Wie ich bereits geschrieben habe, ist Geschichte kein Fantasyroman, keine tote Materie, keine sinnfreie Fiktion die unserer Unterhaltung dienen soll. Geschichte ist Fleisch und Blut – unser Blut, in einem sehr konkreten, lebendigen Sinne. Jetzt stell dir mal vor, du bist ein Kosak und du hast die Wahl, diese entlaufenen Leibeignen (das waren lebendige Menschen wie du und ich, keine Abstraktionen) auszuliefern oder nicht. Was würdest du tun?
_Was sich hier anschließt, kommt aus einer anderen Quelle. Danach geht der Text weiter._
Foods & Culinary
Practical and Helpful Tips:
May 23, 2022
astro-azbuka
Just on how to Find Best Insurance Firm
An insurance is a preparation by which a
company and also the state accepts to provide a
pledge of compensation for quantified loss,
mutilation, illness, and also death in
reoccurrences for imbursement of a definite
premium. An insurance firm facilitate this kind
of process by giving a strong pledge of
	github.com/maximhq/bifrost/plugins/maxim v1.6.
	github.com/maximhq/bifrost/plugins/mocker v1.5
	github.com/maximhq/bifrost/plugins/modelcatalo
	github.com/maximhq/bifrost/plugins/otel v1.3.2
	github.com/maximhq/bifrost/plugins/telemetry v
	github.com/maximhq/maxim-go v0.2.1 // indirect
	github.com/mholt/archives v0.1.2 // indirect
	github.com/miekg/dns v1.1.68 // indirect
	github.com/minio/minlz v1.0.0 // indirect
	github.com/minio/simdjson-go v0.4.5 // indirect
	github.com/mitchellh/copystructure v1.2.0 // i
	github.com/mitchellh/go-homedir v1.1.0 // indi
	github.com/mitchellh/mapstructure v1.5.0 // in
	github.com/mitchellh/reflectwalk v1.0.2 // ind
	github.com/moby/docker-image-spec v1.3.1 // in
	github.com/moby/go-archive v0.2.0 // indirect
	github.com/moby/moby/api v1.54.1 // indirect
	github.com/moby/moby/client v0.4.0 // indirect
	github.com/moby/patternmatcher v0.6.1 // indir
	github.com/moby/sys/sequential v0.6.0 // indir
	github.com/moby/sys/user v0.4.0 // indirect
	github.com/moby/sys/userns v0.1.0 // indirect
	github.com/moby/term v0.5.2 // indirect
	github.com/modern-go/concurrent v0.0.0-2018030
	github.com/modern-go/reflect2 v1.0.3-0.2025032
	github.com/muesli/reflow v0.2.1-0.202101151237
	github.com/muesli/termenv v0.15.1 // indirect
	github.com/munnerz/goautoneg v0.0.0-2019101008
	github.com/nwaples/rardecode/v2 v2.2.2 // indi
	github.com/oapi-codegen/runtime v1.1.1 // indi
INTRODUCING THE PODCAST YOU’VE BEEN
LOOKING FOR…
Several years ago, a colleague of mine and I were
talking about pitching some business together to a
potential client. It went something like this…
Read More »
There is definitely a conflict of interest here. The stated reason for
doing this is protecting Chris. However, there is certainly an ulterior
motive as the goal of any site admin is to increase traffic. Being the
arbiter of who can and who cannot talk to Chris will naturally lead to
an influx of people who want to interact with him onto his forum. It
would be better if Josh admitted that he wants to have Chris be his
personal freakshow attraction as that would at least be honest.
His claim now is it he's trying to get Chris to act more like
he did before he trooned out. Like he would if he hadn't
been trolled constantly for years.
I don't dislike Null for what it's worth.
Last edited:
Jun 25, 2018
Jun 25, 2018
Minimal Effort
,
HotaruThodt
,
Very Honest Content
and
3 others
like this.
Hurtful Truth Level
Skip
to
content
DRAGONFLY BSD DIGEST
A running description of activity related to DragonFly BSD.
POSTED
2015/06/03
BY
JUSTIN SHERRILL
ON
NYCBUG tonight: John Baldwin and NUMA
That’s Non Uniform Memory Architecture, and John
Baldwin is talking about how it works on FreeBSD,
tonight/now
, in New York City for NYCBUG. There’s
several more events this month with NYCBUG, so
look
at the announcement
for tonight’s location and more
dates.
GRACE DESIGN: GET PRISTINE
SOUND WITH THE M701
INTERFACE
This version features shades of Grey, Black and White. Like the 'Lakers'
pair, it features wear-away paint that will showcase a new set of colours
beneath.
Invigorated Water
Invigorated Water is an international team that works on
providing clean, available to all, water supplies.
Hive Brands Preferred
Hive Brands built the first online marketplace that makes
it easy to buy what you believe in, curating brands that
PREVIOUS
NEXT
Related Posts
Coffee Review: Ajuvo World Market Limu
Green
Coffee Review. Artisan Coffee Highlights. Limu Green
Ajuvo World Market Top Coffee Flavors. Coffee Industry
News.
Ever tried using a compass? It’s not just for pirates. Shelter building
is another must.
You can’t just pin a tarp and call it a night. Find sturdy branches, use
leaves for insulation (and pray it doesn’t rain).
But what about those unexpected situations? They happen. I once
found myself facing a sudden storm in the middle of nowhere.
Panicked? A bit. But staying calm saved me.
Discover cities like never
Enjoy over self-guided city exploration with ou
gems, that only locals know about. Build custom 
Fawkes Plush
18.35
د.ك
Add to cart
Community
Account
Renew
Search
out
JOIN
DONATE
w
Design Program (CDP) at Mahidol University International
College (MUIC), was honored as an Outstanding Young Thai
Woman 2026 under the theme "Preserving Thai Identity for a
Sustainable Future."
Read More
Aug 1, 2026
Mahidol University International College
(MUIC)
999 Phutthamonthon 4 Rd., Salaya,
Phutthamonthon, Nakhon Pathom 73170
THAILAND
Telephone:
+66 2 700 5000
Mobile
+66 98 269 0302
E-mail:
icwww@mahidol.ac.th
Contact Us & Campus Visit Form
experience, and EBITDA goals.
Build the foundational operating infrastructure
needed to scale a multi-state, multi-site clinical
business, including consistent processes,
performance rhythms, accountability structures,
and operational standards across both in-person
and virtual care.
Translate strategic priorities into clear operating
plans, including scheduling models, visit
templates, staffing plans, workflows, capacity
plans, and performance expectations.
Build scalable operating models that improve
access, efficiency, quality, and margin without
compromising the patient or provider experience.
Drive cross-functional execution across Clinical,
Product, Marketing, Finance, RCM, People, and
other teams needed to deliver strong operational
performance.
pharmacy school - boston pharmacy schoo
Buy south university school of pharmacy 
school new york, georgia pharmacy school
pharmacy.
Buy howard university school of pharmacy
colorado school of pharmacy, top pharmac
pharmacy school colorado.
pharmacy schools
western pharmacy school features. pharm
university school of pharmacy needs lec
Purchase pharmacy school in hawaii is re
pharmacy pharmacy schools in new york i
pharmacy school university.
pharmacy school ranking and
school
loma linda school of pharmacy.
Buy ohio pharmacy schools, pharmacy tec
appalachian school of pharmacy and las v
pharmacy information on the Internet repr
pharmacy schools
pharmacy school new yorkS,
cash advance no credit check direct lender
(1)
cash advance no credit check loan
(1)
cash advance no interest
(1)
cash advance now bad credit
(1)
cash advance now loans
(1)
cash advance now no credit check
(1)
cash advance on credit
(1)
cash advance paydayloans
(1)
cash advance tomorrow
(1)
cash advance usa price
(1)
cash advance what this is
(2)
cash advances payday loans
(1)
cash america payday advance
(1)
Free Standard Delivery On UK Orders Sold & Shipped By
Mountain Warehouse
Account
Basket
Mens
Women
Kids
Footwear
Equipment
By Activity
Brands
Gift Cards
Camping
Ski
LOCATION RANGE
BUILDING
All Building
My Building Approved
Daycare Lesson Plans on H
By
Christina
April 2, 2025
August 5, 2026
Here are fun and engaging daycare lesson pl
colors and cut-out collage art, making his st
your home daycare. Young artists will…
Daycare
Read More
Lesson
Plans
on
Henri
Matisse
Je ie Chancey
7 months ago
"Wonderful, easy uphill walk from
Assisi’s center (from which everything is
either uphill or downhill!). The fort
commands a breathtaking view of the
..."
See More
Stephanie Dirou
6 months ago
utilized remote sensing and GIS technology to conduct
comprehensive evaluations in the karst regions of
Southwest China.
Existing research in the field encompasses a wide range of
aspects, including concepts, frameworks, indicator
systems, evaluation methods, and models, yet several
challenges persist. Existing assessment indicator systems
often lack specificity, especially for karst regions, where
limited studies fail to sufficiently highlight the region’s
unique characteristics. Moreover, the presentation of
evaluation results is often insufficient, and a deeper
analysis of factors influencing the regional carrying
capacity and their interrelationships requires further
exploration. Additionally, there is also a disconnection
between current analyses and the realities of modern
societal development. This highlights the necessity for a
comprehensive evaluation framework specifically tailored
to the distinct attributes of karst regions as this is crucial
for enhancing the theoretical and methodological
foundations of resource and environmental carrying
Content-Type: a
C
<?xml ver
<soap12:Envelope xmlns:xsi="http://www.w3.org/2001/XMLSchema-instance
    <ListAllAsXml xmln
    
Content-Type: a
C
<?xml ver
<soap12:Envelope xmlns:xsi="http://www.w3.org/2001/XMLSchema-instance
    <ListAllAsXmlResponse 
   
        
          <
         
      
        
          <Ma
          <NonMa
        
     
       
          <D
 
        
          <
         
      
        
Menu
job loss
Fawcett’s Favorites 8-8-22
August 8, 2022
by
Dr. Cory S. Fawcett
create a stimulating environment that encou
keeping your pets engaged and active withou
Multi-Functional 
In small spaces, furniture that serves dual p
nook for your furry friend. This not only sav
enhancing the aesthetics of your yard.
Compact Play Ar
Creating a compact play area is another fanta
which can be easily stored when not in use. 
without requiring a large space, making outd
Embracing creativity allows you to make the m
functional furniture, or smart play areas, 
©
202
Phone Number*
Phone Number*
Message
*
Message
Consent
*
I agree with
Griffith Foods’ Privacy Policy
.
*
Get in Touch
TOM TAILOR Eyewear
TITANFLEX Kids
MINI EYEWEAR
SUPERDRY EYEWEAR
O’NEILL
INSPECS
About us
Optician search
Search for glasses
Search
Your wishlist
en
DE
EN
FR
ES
Von deiner Antwort wird abhängen, ob wir diese Diskussion weiterführen können.
Ich sprach von deinem Verweis auf 1690, nicht von 1720.
Da geht es immer noch nicht ausschließlich um Kirchenbücher.
Ah, also hat die russische Politik dafür gesorgt, dass in galizischen Klosterschulen kein Ukrainisch mehr unterrichtet wurde.
Nein, sie hat dafür gesorgt dass in ukrainischen Klosterschulen (die gab es nicht nur in Galizien) kein Altukrainisch unterrichtet wurde.

Und ja, ich habe das Präfix bei Altukrainisch vergessen. Unverzeihlich, ich weiß. Es möge mich jemand geißeln.
Dein Versteifen auf diese haarspalterische (dabei aber weder allgemeingültige noch wirklich sachgemäße) Vorstellung von Genauigkeit erweckt bei mir den Eindruck, als hättest du kein sehr gutes Gespür für das Wesentliche.
Mag das der Beeweis für Zeitreisen sein? Man weiß es nicht.
Um Himmels Willen! Was lese ich da: etwa eine Prise Humor? Ein Quäntchen Witz? Mehr davon bitte. Ich bin sicher, du bist gar nicht so sauertöpfisch wie das hier den Eindruck macht.